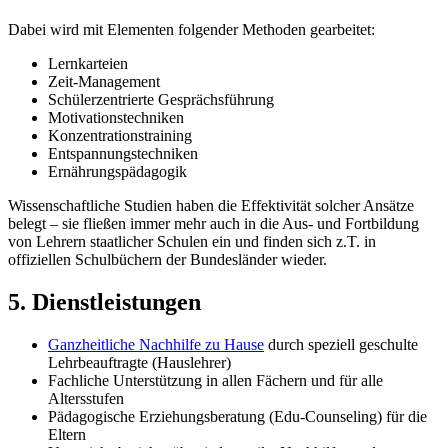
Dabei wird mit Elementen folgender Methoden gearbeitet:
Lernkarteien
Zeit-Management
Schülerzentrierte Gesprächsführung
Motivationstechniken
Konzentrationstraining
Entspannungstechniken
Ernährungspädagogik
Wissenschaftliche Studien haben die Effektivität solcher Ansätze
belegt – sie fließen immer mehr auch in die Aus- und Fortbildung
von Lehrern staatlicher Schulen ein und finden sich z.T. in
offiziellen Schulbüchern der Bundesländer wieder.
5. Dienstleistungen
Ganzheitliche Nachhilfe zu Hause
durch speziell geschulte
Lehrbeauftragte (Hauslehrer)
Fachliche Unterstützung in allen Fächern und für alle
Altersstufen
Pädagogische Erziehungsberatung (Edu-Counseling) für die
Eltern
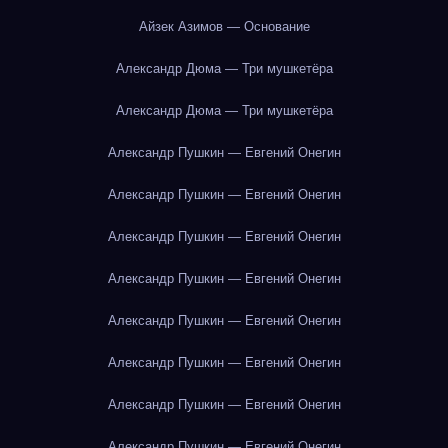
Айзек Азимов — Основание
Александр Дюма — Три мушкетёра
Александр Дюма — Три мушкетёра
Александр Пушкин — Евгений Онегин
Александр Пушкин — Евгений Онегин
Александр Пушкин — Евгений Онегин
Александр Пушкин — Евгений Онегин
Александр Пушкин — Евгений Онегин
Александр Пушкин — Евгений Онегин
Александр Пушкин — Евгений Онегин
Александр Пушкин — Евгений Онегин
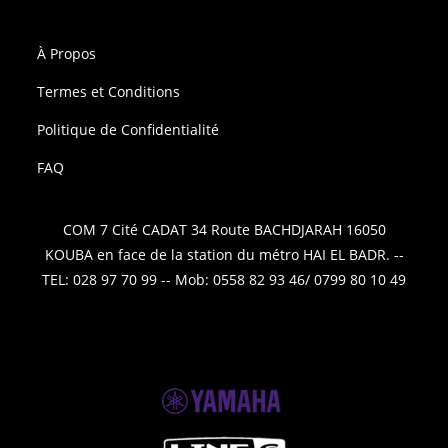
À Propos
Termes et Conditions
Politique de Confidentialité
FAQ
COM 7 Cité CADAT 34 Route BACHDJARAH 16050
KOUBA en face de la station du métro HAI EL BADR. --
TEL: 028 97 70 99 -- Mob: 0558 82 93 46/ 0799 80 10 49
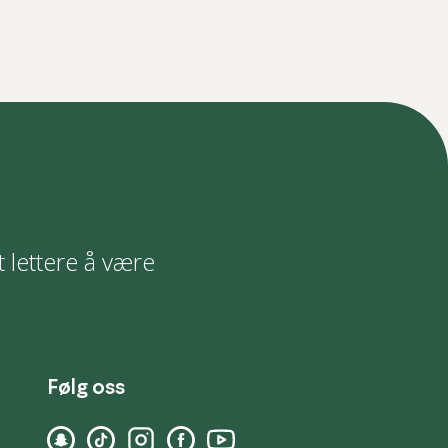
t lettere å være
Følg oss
:::::
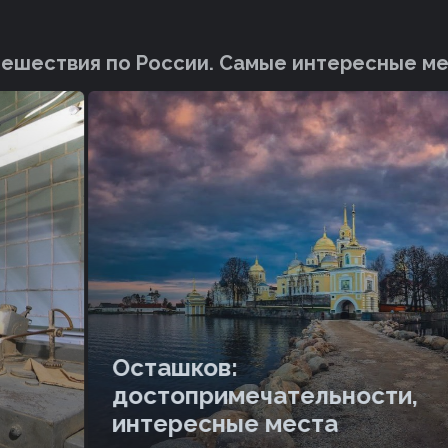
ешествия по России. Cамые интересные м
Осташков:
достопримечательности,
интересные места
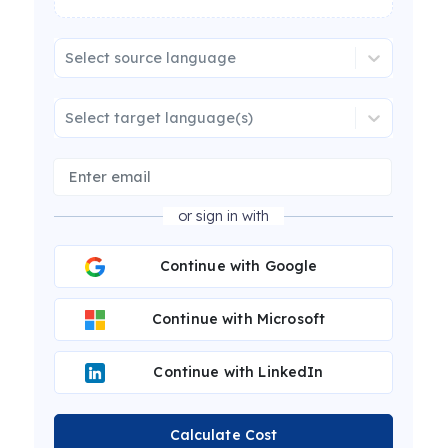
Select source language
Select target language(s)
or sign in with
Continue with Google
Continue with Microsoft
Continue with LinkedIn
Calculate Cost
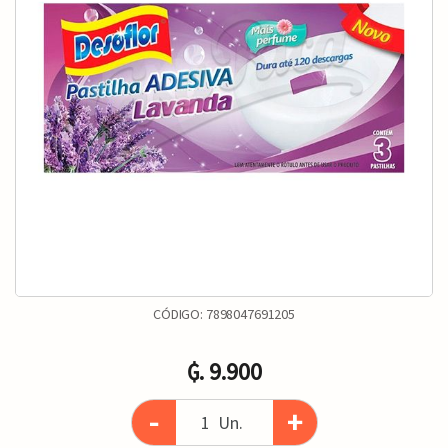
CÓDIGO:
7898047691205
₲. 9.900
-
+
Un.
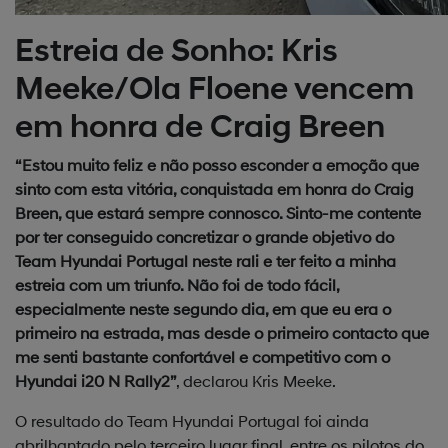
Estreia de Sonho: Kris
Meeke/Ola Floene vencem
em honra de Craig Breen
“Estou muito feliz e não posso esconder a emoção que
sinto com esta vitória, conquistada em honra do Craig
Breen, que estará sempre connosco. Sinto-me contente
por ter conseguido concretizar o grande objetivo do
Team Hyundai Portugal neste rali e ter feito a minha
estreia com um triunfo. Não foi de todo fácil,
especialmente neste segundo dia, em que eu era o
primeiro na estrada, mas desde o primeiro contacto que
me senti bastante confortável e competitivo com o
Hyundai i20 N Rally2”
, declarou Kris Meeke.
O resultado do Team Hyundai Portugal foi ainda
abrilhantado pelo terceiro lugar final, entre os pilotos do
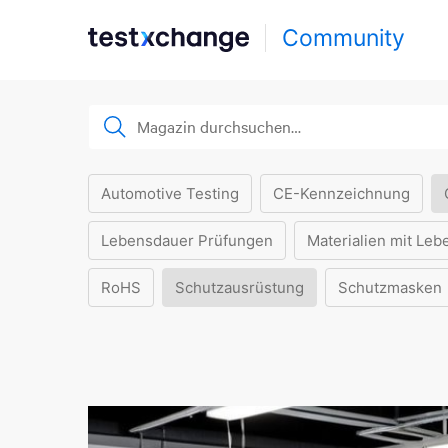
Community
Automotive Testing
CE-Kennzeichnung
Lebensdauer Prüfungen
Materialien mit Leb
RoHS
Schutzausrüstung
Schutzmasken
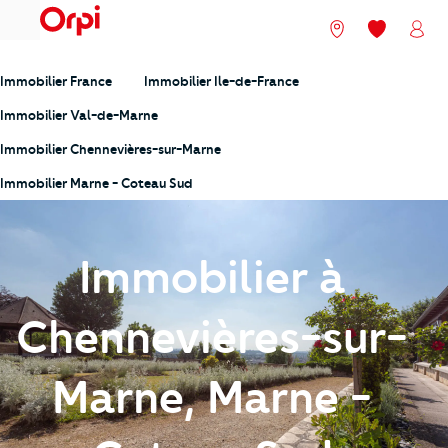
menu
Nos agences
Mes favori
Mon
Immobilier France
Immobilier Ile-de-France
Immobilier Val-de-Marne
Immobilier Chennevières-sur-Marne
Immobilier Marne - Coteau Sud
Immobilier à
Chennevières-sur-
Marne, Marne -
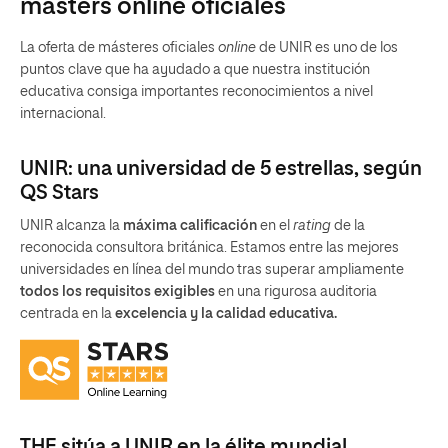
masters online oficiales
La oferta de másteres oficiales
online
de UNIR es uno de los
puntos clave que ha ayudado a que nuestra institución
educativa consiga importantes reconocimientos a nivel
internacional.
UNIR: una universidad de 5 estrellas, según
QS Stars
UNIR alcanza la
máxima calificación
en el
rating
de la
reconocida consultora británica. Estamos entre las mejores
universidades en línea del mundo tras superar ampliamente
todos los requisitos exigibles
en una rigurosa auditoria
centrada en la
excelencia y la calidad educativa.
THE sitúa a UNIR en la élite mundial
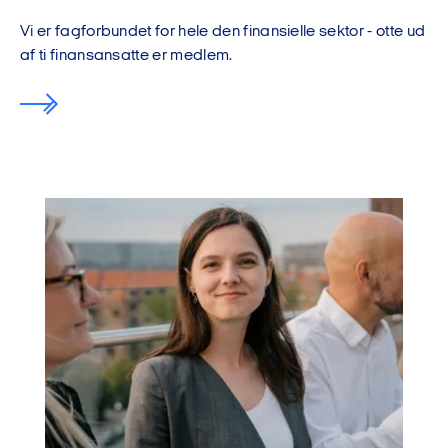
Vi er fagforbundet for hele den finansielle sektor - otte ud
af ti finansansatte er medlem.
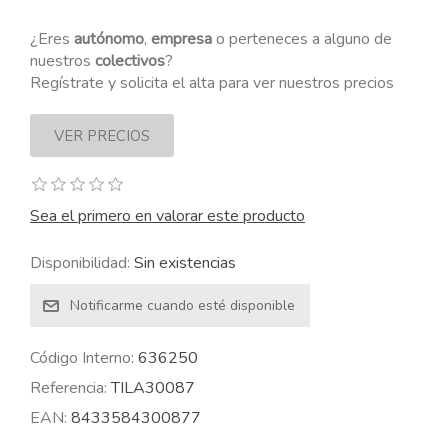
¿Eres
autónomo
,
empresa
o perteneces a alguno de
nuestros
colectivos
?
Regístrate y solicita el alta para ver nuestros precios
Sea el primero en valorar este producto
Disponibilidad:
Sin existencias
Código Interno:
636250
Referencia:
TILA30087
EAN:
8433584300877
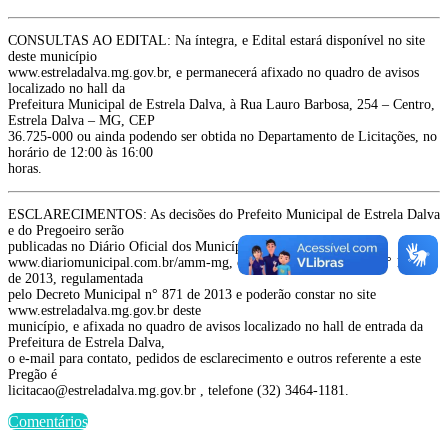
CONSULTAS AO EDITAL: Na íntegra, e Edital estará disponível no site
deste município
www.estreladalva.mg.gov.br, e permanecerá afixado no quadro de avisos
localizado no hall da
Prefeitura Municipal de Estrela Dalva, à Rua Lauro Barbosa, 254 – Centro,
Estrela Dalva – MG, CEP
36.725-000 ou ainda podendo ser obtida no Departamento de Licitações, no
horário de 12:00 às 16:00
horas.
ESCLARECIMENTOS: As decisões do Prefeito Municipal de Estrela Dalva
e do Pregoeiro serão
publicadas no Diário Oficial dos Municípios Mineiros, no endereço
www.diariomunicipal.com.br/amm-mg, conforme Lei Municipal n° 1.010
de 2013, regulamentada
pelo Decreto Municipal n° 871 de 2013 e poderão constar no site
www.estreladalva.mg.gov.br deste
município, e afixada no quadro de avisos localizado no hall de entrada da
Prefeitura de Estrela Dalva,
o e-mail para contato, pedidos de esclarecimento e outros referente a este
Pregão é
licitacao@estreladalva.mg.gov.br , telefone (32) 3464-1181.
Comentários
:::::
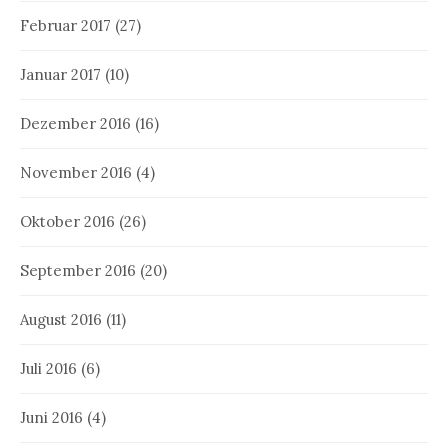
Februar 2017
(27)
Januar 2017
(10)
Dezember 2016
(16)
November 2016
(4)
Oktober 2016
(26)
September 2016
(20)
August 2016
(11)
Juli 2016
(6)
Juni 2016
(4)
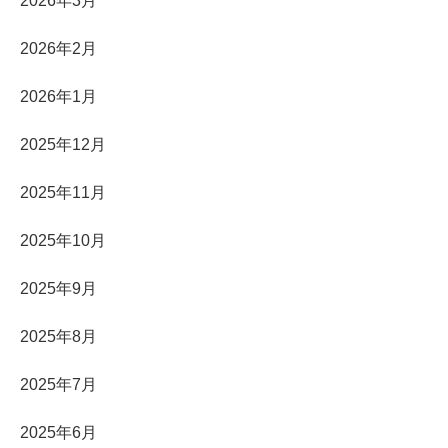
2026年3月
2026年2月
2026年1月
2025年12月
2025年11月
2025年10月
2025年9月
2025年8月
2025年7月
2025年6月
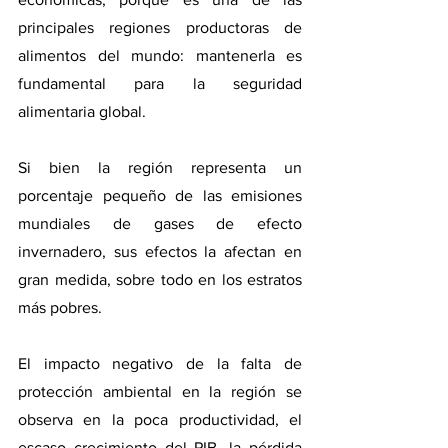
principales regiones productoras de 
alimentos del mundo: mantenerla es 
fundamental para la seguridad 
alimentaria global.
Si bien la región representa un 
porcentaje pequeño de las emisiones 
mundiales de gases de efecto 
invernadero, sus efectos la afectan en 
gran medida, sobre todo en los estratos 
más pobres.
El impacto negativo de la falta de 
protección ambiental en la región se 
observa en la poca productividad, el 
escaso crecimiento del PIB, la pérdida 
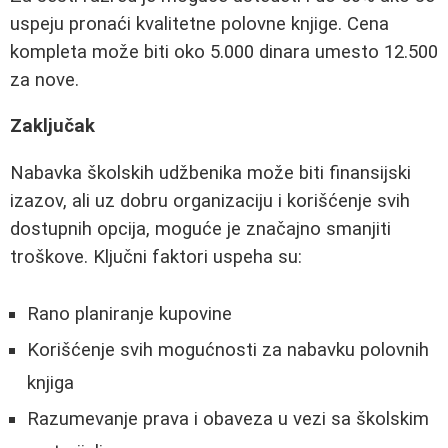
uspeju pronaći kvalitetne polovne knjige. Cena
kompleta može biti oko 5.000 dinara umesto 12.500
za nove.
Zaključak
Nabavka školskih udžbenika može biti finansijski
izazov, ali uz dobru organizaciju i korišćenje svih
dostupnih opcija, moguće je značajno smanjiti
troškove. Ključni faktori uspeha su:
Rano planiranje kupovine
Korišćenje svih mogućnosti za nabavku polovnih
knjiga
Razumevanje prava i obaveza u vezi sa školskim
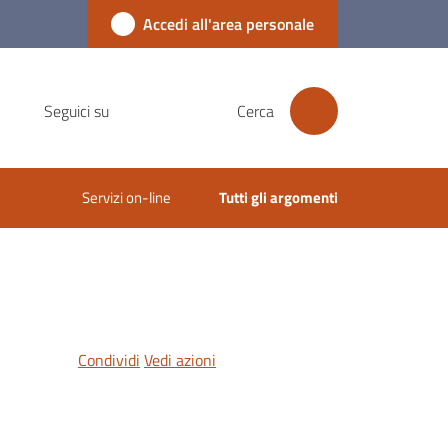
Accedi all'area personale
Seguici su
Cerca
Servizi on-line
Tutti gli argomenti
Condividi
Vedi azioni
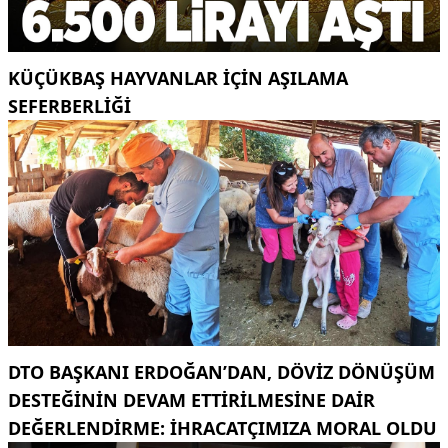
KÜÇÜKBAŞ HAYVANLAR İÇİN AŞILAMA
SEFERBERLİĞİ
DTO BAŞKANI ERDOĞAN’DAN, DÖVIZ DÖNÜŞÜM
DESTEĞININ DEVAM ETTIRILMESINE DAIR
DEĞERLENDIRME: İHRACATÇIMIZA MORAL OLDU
:::::
_Problem_: For every line above that holds the word "Craig", report the whole line.

_Exercise answer_:
em honra de Craig Breen
sinto com esta vitória, conquistada em honra do Craig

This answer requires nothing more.